The Stanford Web Credibility Project, which involves assessments of website credibility conducted by the Stanford University Persuasive Technology Lab, is an investigative examination of what leads people to believe in the veracity of content found on the Web. The goal of the project is to enhance website design and to promote further research on the credibility of Web resources.

The Web has become an important channel for exchanging information and services, resulting in a greater need for methods to ascertain the credibility of websites. In response, since 1998, the Stanford Persuasive Technology Lab (SPTL) has investigated what causes people to believe, or not, what they find online. SPTL provides insight into how computers can be designed to change what people think and do, an area called captology. Directed by experimental psychologist B.J. Fogg, the Stanford team includes social scientists, designers, and technologists who research and design interactive products that motivate and influence their users.
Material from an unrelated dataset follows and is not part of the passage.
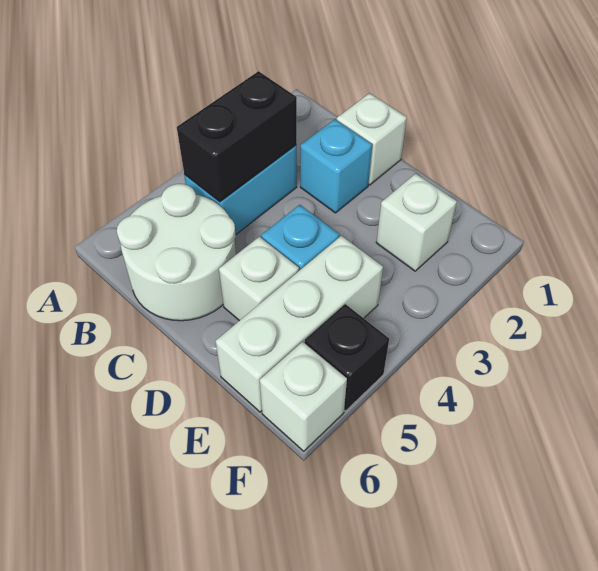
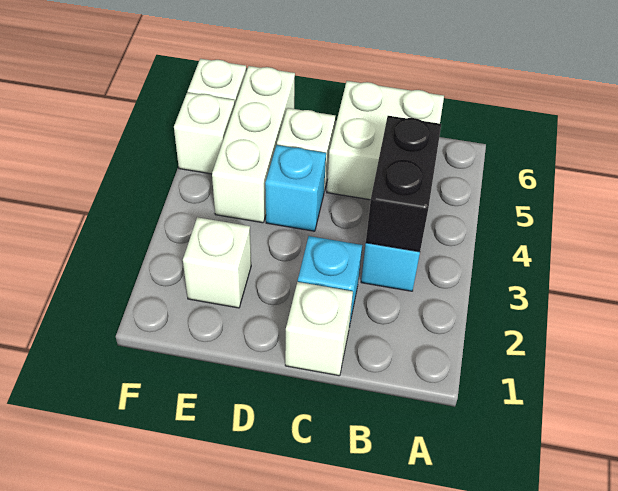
white 2x2 round brick [117,184,236,321] -> white 2x2 brick [327,81,444,200]
black 1x1 brick [305,304,389,411] -> white 1x1 brick [174,92,235,174]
The ongoing research of the Stanford Web Credibility Project includes:

A study by the Stanford Web Credibility Project, How Do People Evaluate a Web Site's Credibility? Results from a Large Study, published in 2002, invited 2,684 "average people" to rate the credibility of websites in ten content areas. The study evaluated the credibility of two live websites randomly assigned from one of ten content categories: e-commerce, entertainment, finance, health, news, nonprofit, opinion or review, search engines, sports, and travel. A total of one hundred sites were assessed.

This study was launched jointly with a parallel, expert-focused project conducted by Sliced Bread Design, LLC. In their study, Experts vs. Online Consumers: A Comparative Credibility Study of Health and Finance Web Sites, fifteen health and finance experts were asked to assess the credibility of the same industry-specific sites as those reviewed by the Stanford PTL consumers. The Sliced Bread Design study revealed that health and finance experts were far less concerned about the surface aspects of these industry-specific types of sites and more concerned about the breadth, depth, and quality of a site's information. Similarly, Consumer Reports WebWatch, which commissioned the study, has the goal to investigate, inform, and improve the credibility of information published on the World Wide Web. Consumer Reports had plans for a similar investigation into whether consumers actually perform the necessary credibility checks while online, and had already conducted a national poll concerning consumer awareness of privacy policies.